### Page excerpt
The C-Procedure may be invoked as 'Zz procedure' (i.e. linked to a rule of the form: /stat -> .... ) or as 'Zz function' (i.e. linked to a rule of the form: /something_else -> ....). In the last case you want to specify the 'Zz type' of the value returned.

In other words when the C-Procedure has returned a value as 12345 Zz should be able to interpret the number as an integer value or as the address of a string or something else.

This is accomplished by the tag associated to the function.

E.g. let us define a C-Procedure implementing a Zz _function:

test() 
{ 
  return "goofie"; 
} 

usrkernel() 
{ 
  zOpen("$arg");zKeyword("test()"); 
  zCallFun(test,"qstring");zClose(); 
}

We compile, link and run the 'usrZz '. Now, to check the result of our test, we define a Zz type discriminator:

zz> /stat -> which ident^name { 
  /print "ident=",name 
}
zz> /stat -> which qstring^string...{ 
  /print "qstring=",string 
} 
zz> /stat -> which int^num {/print "int=",num} 

Now you can try:

zz> /x = test() 
zz> which x 
qstring=goofie 

If you change the tag (inside userkernel(): "qstring") you will obtain different behavior.

Note: You can use as 'tag' the identifier you prefer. For instance you can associate to the function 'test' the tag "myobject". If you do this you also have to provide specific procedures able to handle "myobject"s. Only those procedures will be able to handle the value returned by 'test'.

### Stored data
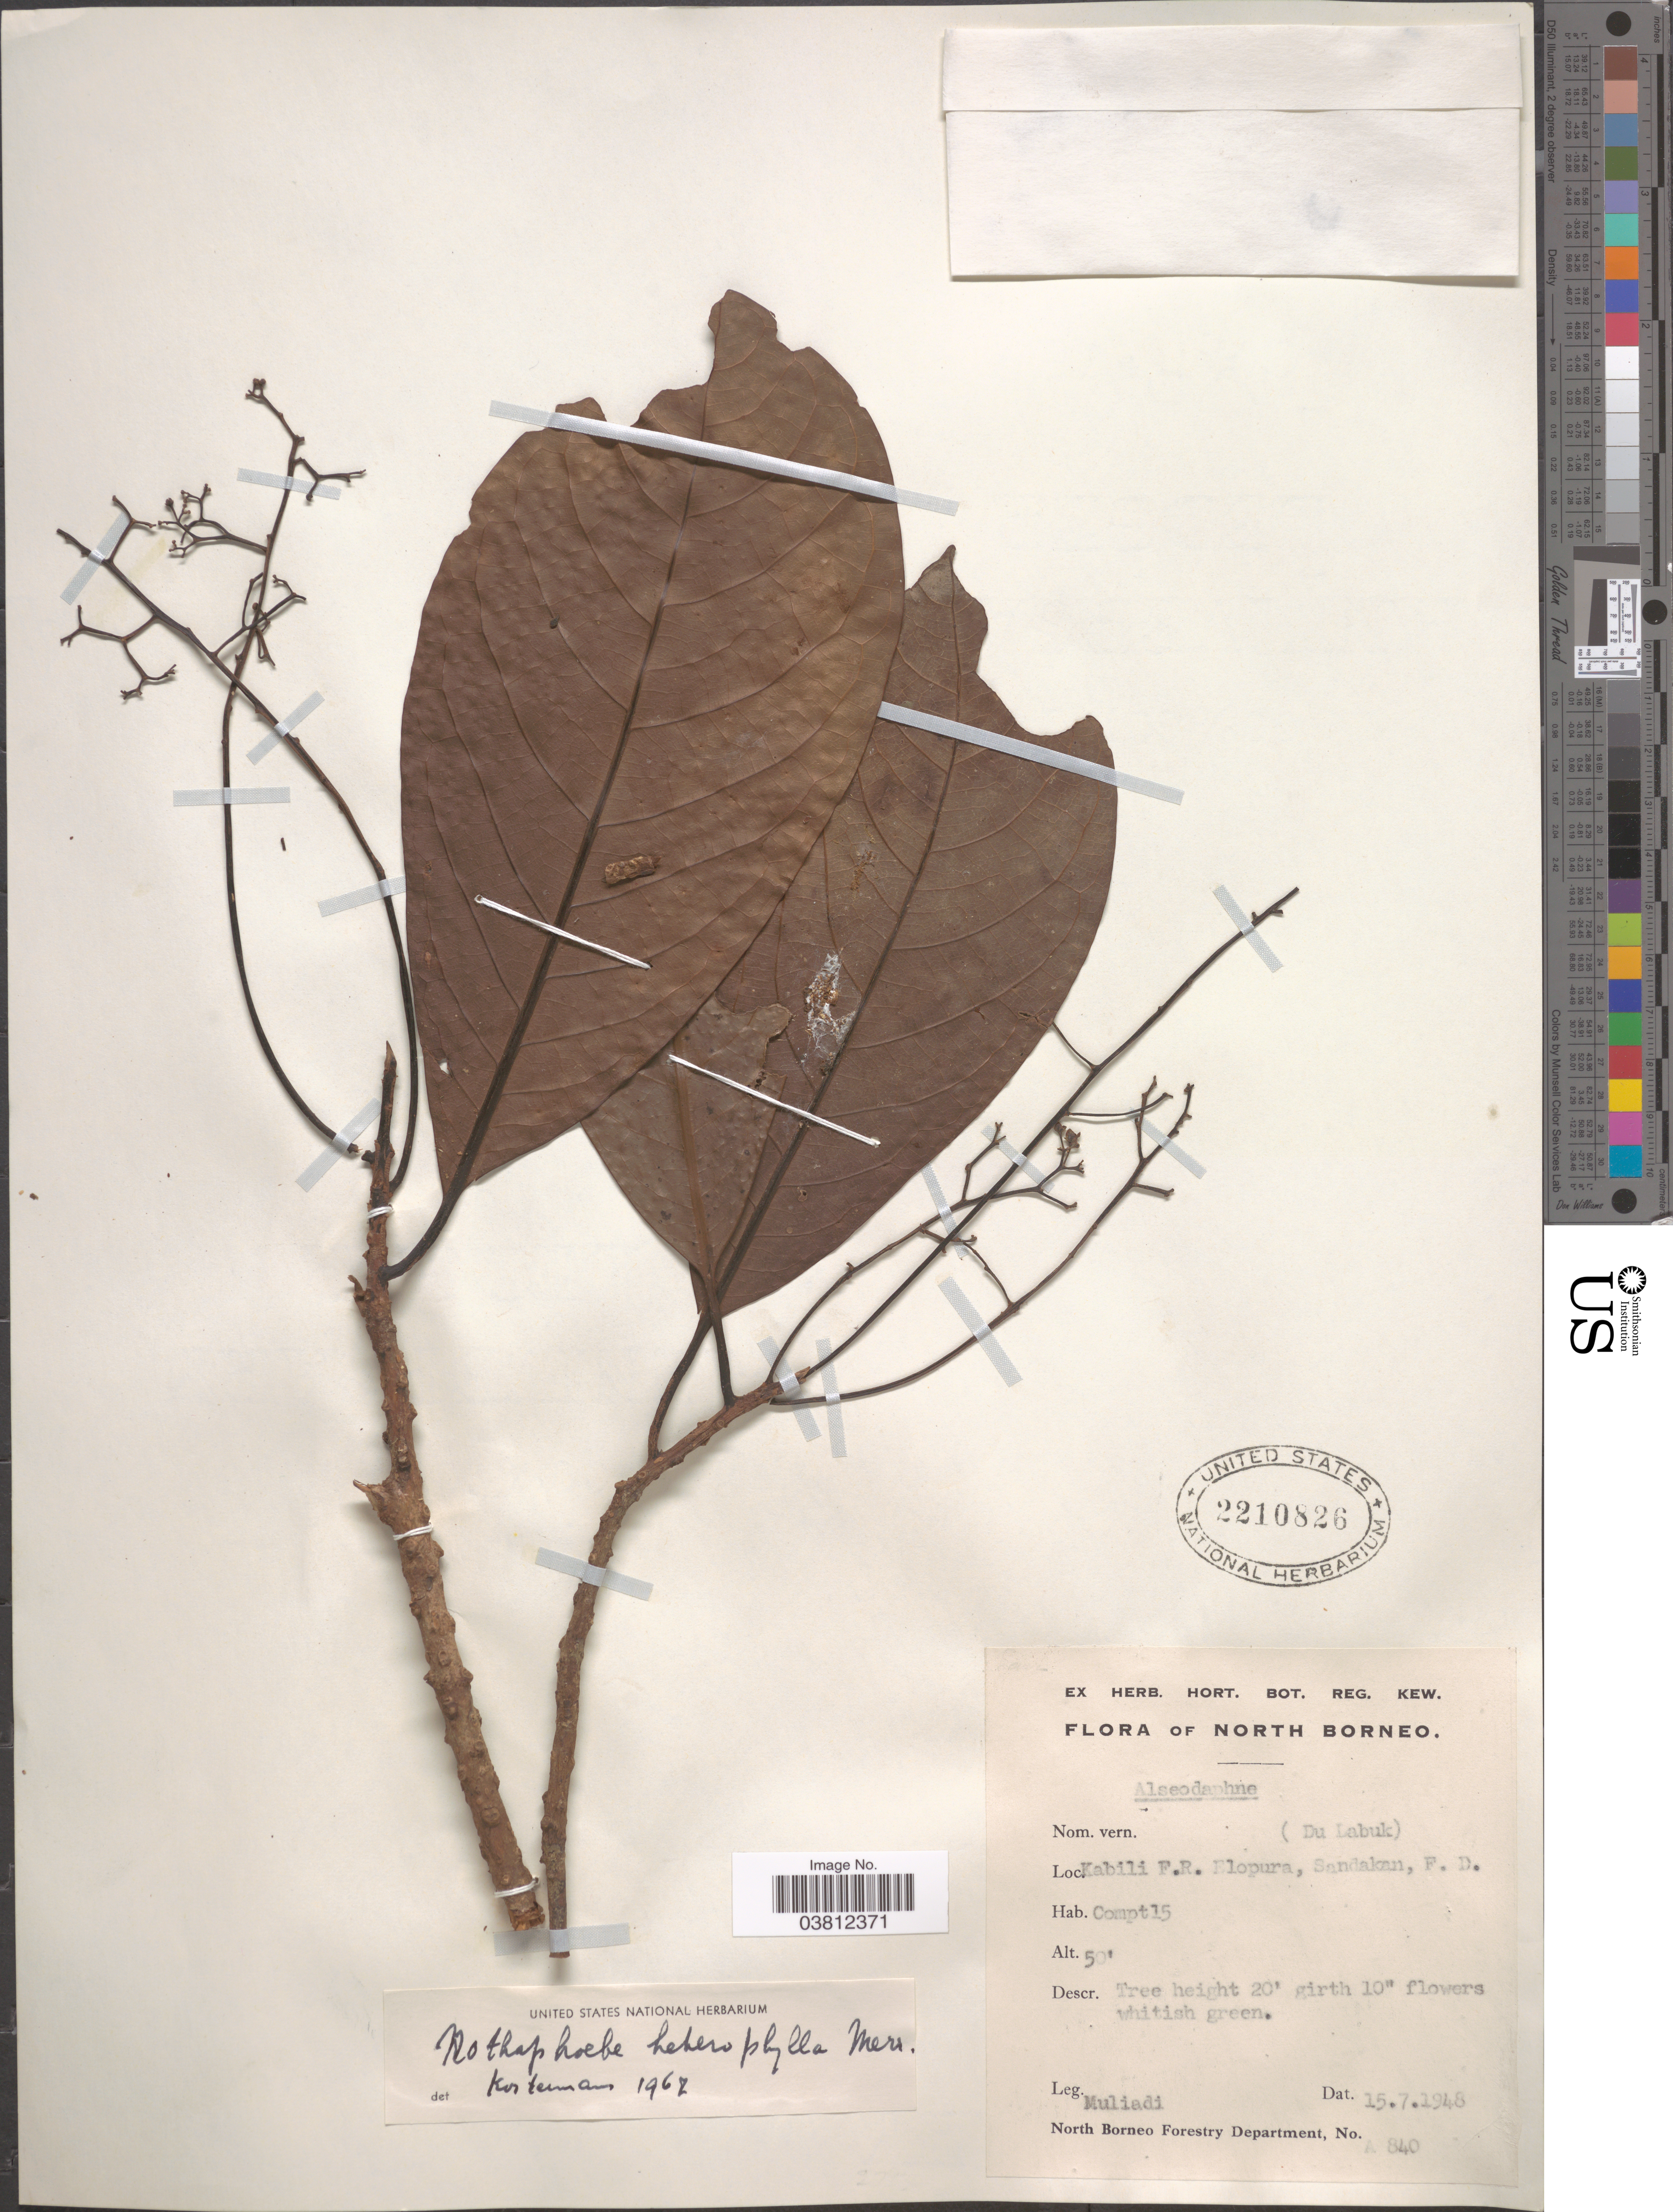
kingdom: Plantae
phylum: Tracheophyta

### Problem set
a - From the Zz C-Procedure excerpt, extract the passage starting at "The C-Procedure may" and ending at "or something else.".
b - Answer these from the Zz C-Procedure excerpt:
(i) What string does the function test() return?
(ii) What line is printed after entering "which x"?
(iii) What alternative tag is suggested for the function 'test'?
The listing is from a separate source.

### Completed exercise
a -
The C-Procedure may be invoked as 'Zz procedure' (i.e. linked to a rule of the form: /stat -> .... ) or as 'Zz function' (i.e. linked to a rule of the form: /something_else -> ....). In the last case you want to specify the 'Zz type' of the value returned.

In other words when the C-Procedure has returned a value as 12345 Zz should be able to interpret the number as an integer value or as the address of a string or something else.

b -
(i) "goofie"
(ii) qstring=goofie
(iii) "myobject"